## start EXERCISE MATERIAL
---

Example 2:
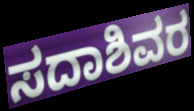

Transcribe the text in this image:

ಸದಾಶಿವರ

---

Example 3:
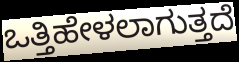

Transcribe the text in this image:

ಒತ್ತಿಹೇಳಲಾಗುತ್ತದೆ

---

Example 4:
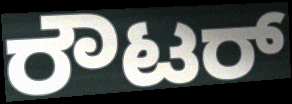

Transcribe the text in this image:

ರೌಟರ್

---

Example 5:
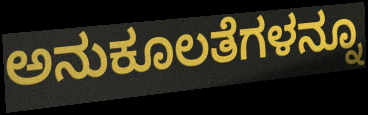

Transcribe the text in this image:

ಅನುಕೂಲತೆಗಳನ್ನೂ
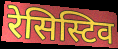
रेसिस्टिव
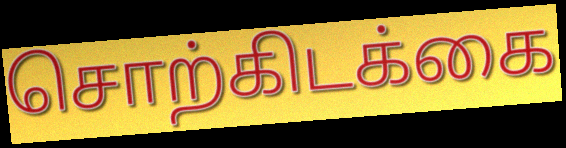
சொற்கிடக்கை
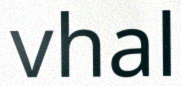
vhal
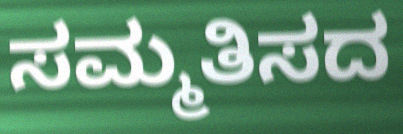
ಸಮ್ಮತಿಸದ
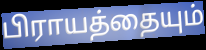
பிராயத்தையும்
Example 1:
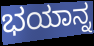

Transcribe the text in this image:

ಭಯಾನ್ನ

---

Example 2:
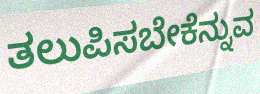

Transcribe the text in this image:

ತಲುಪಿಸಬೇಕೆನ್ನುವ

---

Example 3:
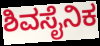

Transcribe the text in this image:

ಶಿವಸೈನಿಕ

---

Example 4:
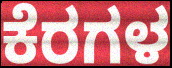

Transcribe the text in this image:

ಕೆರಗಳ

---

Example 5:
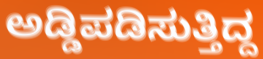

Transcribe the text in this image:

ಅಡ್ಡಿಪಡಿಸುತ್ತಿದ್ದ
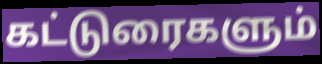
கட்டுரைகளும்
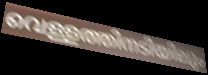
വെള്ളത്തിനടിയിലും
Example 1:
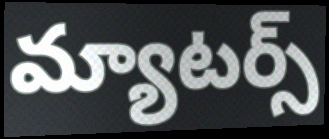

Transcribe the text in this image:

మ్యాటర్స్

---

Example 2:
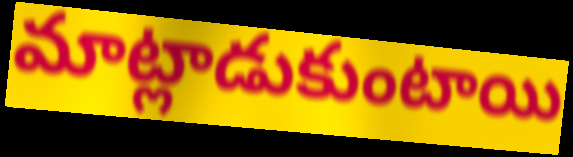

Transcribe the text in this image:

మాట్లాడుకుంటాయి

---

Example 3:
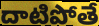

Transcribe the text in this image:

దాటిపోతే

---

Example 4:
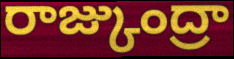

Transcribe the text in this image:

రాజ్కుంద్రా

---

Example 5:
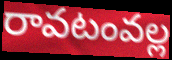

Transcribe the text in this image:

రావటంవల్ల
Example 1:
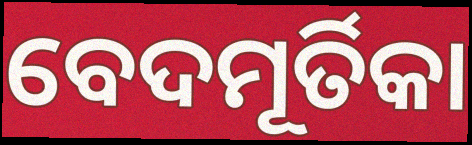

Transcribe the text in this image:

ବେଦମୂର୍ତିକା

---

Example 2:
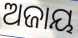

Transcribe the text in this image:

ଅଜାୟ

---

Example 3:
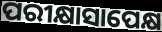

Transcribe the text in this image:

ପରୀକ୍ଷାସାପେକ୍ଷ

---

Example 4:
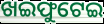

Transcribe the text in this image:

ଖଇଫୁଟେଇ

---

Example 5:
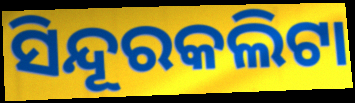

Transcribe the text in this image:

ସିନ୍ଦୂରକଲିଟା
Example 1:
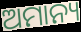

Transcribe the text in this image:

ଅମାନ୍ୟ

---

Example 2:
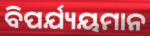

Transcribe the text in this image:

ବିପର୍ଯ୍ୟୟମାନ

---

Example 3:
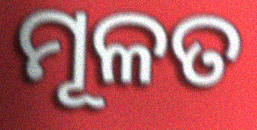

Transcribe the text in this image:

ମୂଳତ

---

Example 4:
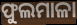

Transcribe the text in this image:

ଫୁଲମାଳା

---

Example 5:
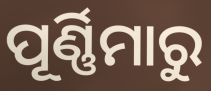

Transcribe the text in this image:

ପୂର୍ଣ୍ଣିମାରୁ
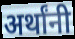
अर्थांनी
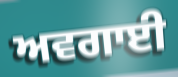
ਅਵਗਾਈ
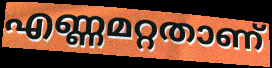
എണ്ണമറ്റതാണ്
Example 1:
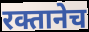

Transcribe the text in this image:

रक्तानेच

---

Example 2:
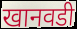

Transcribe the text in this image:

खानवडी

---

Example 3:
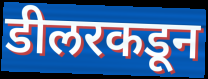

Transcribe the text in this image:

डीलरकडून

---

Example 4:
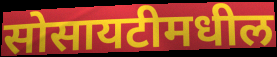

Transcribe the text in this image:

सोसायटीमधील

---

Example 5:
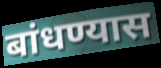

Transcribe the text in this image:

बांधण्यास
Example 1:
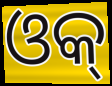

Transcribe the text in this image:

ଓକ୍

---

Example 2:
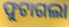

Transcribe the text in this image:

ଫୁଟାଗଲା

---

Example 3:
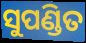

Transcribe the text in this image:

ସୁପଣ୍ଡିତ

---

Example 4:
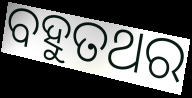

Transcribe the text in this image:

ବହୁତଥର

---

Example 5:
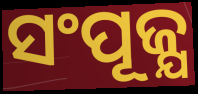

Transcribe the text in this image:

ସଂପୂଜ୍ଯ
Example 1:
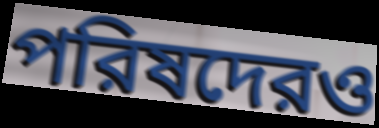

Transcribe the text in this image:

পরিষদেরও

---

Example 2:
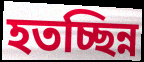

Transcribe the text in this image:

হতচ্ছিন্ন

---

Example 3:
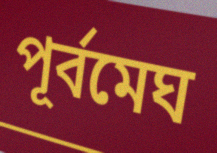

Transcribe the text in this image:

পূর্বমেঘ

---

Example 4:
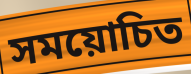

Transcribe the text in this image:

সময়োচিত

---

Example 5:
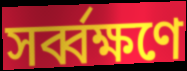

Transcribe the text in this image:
## end EXERCISE MATERIAL
Repeat every line of the data above word for word, leaving the pictures out of your answer.

COMPLETED TASK
---

Example 2:

Transcribe the text in this image:

ಸದಾಶಿವರ

---

Example 3:

Transcribe the text in this image:

ಒತ್ತಿಹೇಳಲಾಗುತ್ತದೆ

---

Example 4:

Transcribe the text in this image:

ರೌಟರ್

---

Example 5:

Transcribe the text in this image:

ಅನುಕೂಲತೆಗಳನ್ನೂ
रेसिस्टिव
சொற்கிடக்கை
vhal
ಸಮ್ಮತಿಸದ
பிராயத்தையும்
Example 1:

Transcribe the text in this image:

ಭಯಾನ್ನ

---

Example 2:

Transcribe the text in this image:

ತಲುಪಿಸಬೇಕೆನ್ನುವ

---

Example 3:

Transcribe the text in this image:

ಶಿವಸೈನಿಕ

---

Example 4:

Transcribe the text in this image:

ಕೆರಗಳ

---

Example 5:

Transcribe the text in this image:

ಅಡ್ಡಿಪಡಿಸುತ್ತಿದ್ದ
கட்டுரைகளும்
വെള്ളത്തിനടിയിലും
Example 1:

Transcribe the text in this image:

మ్యాటర్స్

---

Example 2:

Transcribe the text in this image:

మాట్లాడుకుంటాయి

---

Example 3:

Transcribe the text in this image:

దాటిపోతే

---

Example 4:

Transcribe the text in this image:

రాజ్కుంద్రా

---

Example 5:

Transcribe the text in this image:

రావటంవల్ల
Example 1:

Transcribe the text in this image:

ବେଦମୂର୍ତିକା

---

Example 2:

Transcribe the text in this image:

ଅଜାୟ

---

Example 3:

Transcribe the text in this image:

ପରୀକ୍ଷାସାପେକ୍ଷ

---

Example 4:

Transcribe the text in this image:

ଖଇଫୁଟେଇ

---

Example 5:

Transcribe the text in this image:

ସିନ୍ଦୂରକଲିଟା
Example 1:

Transcribe the text in this image:

ଅମାନ୍ୟ

---

Example 2:

Transcribe the text in this image:

ବିପର୍ଯ୍ୟୟମାନ

---

Example 3:

Transcribe the text in this image:

ମୂଳତ

---

Example 4:

Transcribe the text in this image:

ଫୁଲମାଳା

---

Example 5:

Transcribe the text in this image:

ପୂର୍ଣ୍ଣିମାରୁ
अर्थांनी
ਅਵਗਾਈ
എണ്ണമറ്റതാണ്
Example 1:

Transcribe the text in this image:

रक्तानेच

---

Example 2:

Transcribe the text in this image:

खानवडी

---

Example 3:

Transcribe the text in this image:

डीलरकडून

---

Example 4:

Transcribe the text in this image:

सोसायटीमधील

---

Example 5:

Transcribe the text in this image:

बांधण्यास
Example 1:

Transcribe the text in this image:

ଓକ୍

---

Example 2:

Transcribe the text in this image:

ଫୁଟାଗଲା

---

Example 3:

Transcribe the text in this image:

ସୁପଣ୍ଡିତ

---

Example 4:

Transcribe the text in this image:

ବହୁତଥର

---

Example 5:

Transcribe the text in this image:

ସଂପୂଜ୍ଯ
Example 1:

Transcribe the text in this image:

পরিষদেরও

---

Example 2:

Transcribe the text in this image:

হতচ্ছিন্ন

---

Example 3:

Transcribe the text in this image:

পূর্বমেঘ

---

Example 4:

Transcribe the text in this image:

সময়োচিত

---

Example 5:

Transcribe the text in this image:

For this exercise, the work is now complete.